L’Oberland all’improvviso
Dietro alle Medie sembra di ritrovarsi improvvisamente nell’Oberland bernese. Merito di un edificio che richiama sia una dacia russa che una fattoria svizzera con a fianco una stalla. Entrambe ottimamente conservate e tuttora abitate. A pochi passi, in uno stato di conservazione più precario, sorge una delle due neviere a servizio del castello. Neve e ghiaccio che venivano presi dai laghetti (poi interrati per realizzare lo stand di tiro sottostante). Acqua che però fra qualche anno tornerà in superficie nell’ambito del progetto di riqualificazione dell’area del Pratone di Trevano. Ed è proprio nella piana sottostante che concludiamo il nostro giro, con forse il manufatto più sorprendente, mezzo inghittito dalla natura: la centrale del gas che dava luce al castello tramite quattrocento lampioni. Trecentrotrenta in più di quelli che si contavano allora in tutta Lugano.
Trova la differenza
Questo resta, dunque, del castello di Trevano. Qualche pezzo minore sparso qua e là a casaccio a evocare una «grandeur» perduta che, avesse prevalso un’altra sensibilità, oggi sarebbe uno degli atout turistici della città. Una di quelle attrazioni capaci da sole di richiamare visitatori dall’estero. Non è solo un’ipotesi, e Nizza lo dimostra. Il barone von Derwies costruì infatti il castello di Trevano appena dopo averne completato un altro in Francia: il castello di Valrose. Il concetto era lo stesso in entrambi in paesi (ma a Nizza il palazzo si rifà all’architettura gotica), così come lo è oggi la destinazione. Ma se in Ticino si decise di demolire per far spazio a edifici scolastici, in Francia il campus universitario è sorto nel parco e il castello ne fa tuttora parte.
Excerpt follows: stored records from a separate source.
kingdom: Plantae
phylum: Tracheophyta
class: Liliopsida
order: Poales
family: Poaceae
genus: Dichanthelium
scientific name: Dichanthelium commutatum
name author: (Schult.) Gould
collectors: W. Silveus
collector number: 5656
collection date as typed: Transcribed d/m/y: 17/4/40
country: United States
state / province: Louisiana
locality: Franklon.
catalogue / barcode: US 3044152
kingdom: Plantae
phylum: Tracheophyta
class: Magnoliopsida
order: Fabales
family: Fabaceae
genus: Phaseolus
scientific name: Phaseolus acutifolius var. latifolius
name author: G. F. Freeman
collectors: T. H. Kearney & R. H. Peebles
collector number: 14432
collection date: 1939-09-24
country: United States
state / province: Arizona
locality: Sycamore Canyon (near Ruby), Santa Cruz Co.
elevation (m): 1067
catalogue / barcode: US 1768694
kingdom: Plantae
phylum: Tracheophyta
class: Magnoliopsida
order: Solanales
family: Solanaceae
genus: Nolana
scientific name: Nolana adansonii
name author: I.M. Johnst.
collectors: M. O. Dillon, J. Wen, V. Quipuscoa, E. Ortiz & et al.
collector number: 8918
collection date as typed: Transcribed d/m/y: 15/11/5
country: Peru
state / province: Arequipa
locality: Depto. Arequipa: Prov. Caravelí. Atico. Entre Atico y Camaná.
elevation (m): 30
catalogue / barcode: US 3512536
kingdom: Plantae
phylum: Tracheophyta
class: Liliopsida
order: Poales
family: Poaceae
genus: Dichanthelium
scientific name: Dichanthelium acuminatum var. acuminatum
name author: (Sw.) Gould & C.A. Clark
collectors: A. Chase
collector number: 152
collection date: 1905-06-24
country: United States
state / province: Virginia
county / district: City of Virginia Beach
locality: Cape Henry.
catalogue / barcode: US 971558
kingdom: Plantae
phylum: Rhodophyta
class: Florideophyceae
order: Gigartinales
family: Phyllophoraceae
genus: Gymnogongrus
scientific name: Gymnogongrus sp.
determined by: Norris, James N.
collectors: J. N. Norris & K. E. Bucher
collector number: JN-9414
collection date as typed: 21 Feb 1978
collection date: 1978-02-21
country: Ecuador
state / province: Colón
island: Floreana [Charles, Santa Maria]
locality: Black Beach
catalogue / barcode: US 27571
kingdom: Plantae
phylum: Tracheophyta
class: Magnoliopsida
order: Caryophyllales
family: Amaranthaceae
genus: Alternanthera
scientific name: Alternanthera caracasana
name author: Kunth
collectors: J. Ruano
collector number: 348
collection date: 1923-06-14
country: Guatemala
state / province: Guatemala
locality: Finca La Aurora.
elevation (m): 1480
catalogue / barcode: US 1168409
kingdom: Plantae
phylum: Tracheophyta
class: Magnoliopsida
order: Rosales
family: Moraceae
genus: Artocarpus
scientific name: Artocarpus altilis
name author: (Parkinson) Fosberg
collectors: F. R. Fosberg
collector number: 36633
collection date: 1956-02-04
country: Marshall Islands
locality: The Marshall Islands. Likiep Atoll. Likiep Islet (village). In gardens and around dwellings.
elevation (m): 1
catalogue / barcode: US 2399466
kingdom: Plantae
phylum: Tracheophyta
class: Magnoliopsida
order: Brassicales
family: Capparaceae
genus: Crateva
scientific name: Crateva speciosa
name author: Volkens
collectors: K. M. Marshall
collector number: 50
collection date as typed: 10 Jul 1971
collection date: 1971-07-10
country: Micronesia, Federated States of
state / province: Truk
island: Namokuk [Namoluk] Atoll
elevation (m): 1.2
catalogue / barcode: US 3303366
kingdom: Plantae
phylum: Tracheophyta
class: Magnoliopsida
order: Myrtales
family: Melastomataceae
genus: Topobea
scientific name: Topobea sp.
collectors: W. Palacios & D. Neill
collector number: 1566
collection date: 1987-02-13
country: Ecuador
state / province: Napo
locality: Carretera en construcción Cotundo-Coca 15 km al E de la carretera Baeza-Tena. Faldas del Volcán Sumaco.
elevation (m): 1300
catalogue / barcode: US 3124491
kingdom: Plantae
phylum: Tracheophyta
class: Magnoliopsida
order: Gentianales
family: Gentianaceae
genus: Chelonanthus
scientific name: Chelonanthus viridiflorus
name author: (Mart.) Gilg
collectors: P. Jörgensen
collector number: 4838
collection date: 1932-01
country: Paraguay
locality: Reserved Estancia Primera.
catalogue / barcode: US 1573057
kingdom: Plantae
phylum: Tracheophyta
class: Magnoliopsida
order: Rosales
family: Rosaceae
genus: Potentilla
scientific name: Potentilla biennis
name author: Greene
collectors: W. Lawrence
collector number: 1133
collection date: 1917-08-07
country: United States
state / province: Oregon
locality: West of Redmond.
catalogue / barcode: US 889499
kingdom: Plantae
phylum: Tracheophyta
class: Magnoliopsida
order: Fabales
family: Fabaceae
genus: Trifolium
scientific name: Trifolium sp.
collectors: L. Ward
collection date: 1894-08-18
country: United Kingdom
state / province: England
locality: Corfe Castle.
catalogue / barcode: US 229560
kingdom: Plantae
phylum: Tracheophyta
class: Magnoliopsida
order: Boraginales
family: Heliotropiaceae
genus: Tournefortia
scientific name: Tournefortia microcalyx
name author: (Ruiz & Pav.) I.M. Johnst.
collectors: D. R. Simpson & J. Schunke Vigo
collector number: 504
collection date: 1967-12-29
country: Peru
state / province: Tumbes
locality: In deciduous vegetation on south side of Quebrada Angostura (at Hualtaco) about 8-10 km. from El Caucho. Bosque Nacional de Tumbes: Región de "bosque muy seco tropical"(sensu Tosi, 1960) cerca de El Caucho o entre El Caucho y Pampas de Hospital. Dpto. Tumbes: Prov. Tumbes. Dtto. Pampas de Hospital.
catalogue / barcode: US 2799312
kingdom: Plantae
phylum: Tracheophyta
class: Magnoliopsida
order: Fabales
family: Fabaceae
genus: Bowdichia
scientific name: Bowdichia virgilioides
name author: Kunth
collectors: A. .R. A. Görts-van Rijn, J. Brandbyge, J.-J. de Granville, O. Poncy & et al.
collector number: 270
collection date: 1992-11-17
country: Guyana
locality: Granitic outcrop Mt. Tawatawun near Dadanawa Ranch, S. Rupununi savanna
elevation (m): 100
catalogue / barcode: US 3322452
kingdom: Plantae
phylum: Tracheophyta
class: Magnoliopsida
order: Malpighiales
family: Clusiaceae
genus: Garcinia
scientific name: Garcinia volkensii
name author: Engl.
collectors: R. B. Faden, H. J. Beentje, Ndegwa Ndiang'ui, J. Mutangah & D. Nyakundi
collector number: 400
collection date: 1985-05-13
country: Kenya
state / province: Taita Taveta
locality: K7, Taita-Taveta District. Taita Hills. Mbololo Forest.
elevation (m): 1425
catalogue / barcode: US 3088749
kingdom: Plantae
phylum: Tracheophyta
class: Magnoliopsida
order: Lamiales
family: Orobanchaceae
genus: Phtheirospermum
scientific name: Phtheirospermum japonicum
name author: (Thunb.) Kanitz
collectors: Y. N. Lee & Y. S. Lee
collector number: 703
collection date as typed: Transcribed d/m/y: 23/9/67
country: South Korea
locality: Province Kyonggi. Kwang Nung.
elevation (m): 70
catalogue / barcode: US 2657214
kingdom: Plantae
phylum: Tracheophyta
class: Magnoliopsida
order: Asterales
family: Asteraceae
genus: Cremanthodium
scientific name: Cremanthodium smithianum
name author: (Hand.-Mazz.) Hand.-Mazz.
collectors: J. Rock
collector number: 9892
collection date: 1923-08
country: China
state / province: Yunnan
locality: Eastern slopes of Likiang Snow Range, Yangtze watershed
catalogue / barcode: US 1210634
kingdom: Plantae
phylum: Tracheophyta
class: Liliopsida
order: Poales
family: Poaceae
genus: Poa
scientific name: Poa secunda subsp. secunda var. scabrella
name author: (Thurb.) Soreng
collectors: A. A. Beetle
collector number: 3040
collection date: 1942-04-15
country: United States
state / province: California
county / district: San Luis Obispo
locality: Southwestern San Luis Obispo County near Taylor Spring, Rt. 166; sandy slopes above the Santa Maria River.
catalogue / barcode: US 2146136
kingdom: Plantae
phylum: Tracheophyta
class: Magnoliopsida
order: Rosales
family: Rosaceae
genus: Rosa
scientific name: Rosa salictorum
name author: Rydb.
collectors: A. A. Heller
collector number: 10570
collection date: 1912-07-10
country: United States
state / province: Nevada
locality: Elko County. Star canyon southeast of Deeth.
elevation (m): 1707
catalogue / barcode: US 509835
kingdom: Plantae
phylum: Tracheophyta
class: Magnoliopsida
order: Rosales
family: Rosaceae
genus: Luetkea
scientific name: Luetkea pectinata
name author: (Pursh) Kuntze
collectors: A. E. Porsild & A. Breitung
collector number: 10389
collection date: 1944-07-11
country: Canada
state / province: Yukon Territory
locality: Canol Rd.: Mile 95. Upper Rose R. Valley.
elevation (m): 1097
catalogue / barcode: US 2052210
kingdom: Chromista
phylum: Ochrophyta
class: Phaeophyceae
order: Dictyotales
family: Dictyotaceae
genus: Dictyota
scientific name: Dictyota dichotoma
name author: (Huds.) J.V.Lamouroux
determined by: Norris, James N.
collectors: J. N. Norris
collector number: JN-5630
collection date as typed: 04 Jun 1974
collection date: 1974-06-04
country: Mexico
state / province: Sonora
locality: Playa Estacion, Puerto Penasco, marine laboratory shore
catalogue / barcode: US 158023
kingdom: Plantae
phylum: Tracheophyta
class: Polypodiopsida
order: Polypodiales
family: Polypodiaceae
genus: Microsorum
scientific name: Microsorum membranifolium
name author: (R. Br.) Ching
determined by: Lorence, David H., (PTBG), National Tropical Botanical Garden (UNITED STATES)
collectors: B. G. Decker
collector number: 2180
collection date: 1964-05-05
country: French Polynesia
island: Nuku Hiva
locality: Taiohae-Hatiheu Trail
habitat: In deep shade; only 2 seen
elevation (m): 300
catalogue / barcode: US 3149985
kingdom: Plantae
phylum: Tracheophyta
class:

Anche il periodo storico in cui è stata effettuata questa scelta non si discosta poi molto. La proprietà francese alla morte del barone passa a un certo punto in mano al ricchissimo industriale boliviano Simon Iturri Patiño, detto il Rockfeller delle Ande. Nizza la acquista nel 1950 e subito la dà in gestione allo Stato; per la precisione al Ministero dell’educazione nazionale, che lo usa per inserirvi la sede e la facoltà di scienze dell’Università della Costa Azzurra. Un connubio riuscito, tant’è che nel 1991 il sito viene dichiarato monumento nazionale francese.